Directions for this task: List every line below that contains the string "size", matching case exactly.

Saved entries:

_____

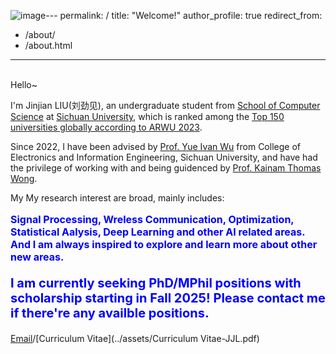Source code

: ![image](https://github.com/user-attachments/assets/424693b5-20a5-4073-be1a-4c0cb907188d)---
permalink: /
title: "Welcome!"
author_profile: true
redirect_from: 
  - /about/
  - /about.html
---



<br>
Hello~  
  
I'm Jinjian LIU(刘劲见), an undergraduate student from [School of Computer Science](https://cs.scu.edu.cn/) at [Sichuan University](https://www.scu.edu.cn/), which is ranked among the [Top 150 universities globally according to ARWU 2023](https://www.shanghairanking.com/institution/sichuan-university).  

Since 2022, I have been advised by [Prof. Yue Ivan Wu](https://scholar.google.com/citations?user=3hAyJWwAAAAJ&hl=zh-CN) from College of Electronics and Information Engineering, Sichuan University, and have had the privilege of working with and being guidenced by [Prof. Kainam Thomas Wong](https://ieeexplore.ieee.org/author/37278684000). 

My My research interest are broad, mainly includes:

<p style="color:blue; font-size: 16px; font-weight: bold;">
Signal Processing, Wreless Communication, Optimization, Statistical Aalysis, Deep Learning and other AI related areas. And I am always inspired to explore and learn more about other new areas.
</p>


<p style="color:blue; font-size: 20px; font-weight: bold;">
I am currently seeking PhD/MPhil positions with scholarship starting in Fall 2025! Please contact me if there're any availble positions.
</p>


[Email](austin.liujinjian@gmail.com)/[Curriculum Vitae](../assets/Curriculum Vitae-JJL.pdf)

_____

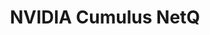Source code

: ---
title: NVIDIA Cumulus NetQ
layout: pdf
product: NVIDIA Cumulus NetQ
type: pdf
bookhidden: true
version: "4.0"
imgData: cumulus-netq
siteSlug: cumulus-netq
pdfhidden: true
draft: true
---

_____

Response for this exercise:
<p style="color:blue; font-size: 16px; font-weight: bold;">
<p style="color:blue; font-size: 20px; font-weight: bold;">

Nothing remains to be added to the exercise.